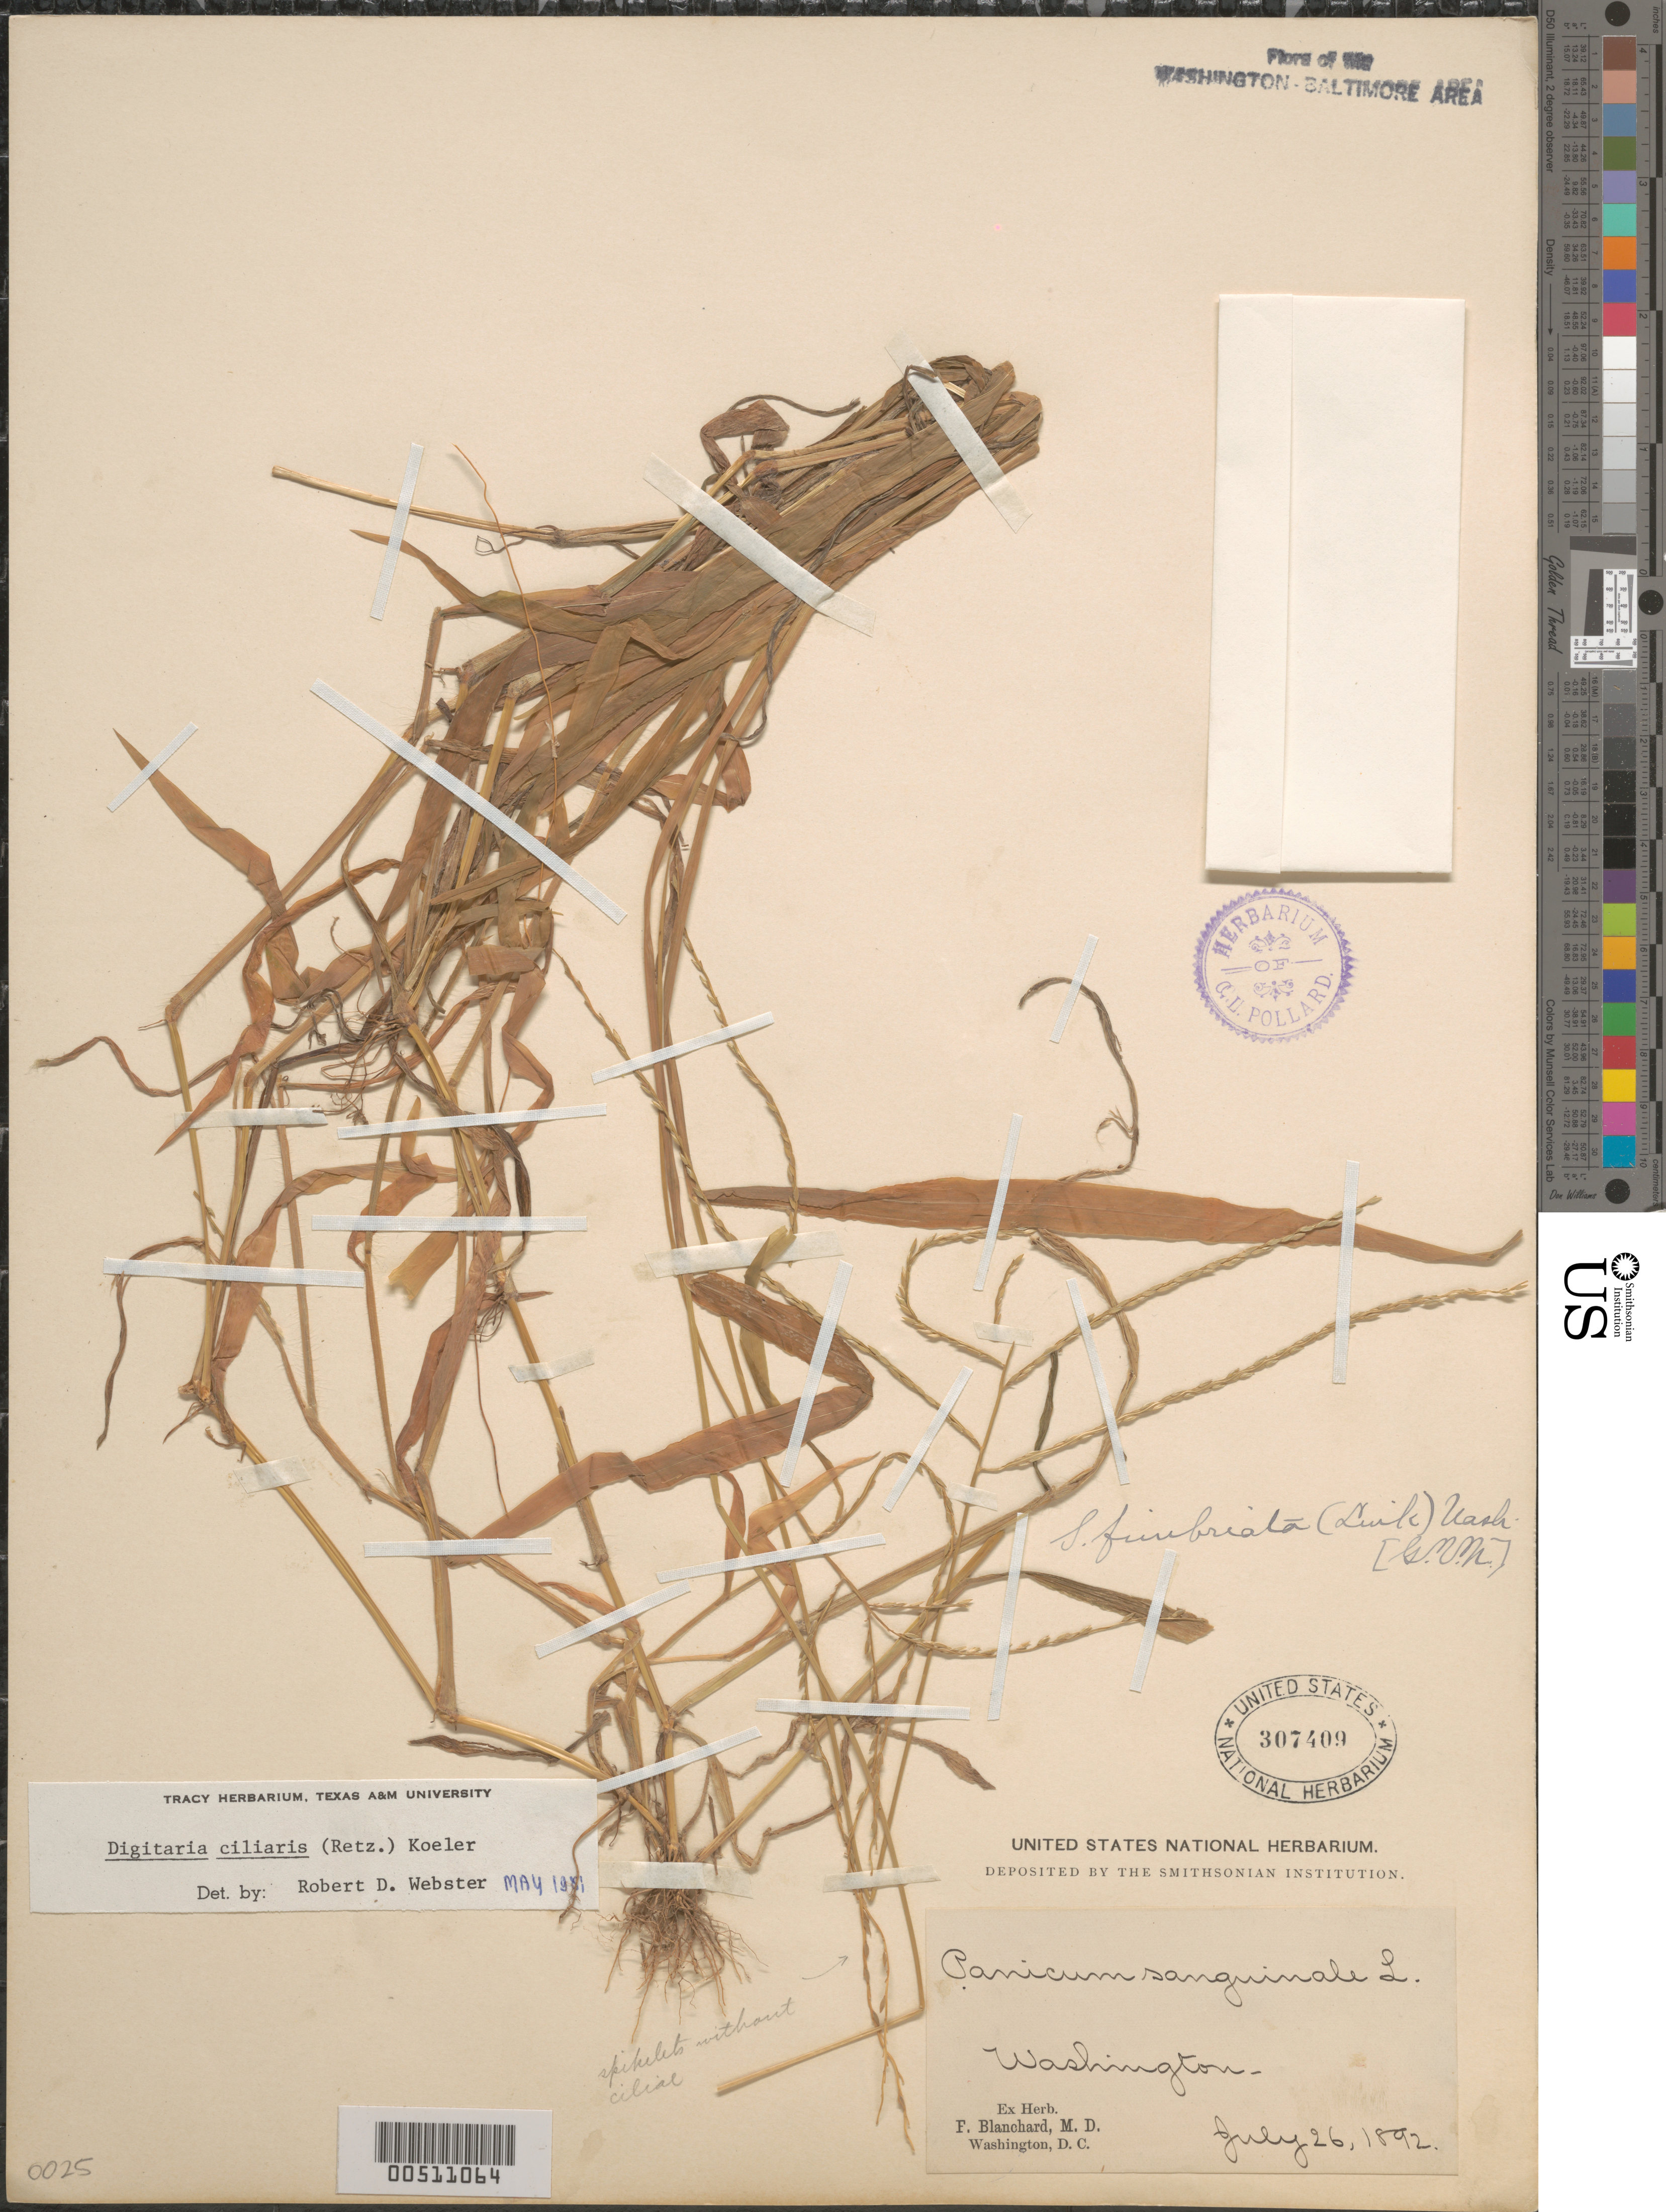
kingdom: Plantae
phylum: Tracheophyta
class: Liliopsida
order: Poales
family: Poaceae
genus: Digitaria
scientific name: Digitaria ciliaris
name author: (Retz.) Koeler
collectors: F. Blanchard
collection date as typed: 26 Jul 1892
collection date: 1892-07-26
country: United States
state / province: District of Columbia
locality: Washington DC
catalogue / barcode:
::::::
Task to complete:
Convert the records, starting at the line that contains "country: United States" and ending at the end of the records, into a numbered list, leaving out any blank lines.

Result:
1. country: United States
2. state / province: District of Columbia
3. locality: Washington DC
4. catalogue / barcode:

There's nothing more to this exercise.